§ **What the exercise asks**
Please go through the records below and return every line holding the word "Mishra".

[Records from a data collection]

☆ ☆ ☆ ☆ ☆

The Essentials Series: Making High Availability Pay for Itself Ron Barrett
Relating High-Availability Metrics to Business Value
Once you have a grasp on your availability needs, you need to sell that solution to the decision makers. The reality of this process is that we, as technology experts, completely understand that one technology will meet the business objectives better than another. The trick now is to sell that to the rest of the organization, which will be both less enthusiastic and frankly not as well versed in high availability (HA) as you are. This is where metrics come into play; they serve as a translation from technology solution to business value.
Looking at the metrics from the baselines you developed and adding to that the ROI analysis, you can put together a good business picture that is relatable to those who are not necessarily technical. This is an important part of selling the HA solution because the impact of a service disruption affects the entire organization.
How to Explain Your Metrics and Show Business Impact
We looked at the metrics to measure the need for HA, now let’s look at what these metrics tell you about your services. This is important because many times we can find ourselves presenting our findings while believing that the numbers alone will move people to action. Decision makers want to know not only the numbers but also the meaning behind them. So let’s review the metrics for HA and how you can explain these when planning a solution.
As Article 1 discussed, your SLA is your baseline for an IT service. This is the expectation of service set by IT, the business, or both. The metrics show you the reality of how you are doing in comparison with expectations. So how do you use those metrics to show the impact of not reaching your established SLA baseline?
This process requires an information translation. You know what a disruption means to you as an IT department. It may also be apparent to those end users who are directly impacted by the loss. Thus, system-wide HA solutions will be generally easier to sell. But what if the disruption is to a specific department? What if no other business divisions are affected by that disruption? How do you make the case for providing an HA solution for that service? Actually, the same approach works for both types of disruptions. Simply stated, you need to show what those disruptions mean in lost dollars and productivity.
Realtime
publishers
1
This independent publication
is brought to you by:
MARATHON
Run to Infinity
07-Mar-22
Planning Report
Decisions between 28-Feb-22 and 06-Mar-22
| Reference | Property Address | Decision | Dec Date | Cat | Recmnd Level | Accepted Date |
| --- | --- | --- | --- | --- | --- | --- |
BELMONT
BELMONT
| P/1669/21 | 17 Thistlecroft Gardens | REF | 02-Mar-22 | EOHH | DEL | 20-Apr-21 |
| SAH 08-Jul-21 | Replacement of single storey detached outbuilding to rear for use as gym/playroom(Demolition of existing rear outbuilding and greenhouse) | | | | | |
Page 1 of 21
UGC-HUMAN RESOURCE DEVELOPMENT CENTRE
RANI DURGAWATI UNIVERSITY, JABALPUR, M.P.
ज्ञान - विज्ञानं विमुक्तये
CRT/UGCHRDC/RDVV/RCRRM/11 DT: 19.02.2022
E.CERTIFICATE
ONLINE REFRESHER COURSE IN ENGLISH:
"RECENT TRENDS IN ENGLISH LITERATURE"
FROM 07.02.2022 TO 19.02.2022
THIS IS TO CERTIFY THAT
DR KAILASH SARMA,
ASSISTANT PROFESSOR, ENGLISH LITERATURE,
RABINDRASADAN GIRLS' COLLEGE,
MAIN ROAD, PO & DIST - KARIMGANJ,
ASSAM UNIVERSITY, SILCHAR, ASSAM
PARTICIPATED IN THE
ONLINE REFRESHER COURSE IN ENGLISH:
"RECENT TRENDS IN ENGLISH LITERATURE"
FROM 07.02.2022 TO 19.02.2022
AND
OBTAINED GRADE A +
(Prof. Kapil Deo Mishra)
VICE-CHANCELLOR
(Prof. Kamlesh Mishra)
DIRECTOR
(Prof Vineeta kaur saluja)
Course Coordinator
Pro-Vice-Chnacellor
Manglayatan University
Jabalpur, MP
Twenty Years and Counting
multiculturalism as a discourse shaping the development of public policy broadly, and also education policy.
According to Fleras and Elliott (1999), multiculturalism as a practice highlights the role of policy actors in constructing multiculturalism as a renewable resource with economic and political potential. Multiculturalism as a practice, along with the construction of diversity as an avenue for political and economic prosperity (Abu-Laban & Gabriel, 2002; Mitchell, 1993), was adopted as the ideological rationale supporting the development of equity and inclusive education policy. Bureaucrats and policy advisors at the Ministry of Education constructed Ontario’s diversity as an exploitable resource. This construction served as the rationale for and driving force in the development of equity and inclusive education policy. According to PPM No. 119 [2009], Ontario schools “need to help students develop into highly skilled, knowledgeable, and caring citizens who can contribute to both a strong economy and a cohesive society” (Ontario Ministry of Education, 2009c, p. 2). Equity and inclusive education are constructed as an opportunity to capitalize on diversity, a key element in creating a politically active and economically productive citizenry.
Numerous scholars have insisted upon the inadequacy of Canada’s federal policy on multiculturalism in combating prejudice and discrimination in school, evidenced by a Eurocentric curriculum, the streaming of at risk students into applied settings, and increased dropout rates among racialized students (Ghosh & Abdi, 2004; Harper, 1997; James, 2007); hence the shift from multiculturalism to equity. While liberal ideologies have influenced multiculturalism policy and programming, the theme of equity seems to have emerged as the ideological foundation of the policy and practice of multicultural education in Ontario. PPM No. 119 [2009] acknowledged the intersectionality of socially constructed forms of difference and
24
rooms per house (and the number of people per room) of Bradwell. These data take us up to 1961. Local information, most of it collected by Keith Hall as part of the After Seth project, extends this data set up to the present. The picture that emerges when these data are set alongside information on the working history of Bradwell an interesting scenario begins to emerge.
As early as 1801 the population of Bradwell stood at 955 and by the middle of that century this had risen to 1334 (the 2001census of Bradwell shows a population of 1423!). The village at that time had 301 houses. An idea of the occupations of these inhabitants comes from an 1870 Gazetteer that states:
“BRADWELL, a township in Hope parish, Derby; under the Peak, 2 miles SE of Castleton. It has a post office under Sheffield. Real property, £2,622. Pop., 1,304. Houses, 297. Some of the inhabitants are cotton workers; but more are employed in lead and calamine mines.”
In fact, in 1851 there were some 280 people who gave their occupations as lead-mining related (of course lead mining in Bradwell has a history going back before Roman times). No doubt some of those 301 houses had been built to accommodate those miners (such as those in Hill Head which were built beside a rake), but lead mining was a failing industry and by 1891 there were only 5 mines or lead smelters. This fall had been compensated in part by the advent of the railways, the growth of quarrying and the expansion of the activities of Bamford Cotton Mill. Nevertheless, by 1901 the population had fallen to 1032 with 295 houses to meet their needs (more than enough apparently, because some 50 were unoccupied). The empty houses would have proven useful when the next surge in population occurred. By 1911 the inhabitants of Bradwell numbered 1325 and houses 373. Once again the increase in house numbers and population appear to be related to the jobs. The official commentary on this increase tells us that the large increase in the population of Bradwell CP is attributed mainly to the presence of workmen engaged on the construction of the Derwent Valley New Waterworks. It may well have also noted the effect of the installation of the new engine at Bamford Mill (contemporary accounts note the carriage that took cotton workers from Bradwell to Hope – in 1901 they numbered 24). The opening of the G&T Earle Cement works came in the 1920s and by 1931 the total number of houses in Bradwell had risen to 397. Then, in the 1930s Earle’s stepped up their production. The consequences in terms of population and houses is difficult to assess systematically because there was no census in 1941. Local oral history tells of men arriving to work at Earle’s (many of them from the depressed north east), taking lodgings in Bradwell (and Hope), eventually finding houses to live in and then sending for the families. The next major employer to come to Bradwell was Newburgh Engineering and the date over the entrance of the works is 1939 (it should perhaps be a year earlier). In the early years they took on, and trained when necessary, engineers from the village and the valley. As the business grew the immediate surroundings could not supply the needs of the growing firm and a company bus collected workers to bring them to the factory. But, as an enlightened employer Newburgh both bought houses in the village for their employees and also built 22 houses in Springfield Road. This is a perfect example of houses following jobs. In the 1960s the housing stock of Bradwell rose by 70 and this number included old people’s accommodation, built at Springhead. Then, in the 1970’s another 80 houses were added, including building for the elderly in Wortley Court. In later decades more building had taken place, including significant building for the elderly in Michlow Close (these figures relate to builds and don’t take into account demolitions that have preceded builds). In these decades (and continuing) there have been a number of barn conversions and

☆ ☆ ☆ ☆ ☆

§ **Solved problem**
(Prof. Kapil Deo Mishra)
(Prof. Kamlesh Mishra)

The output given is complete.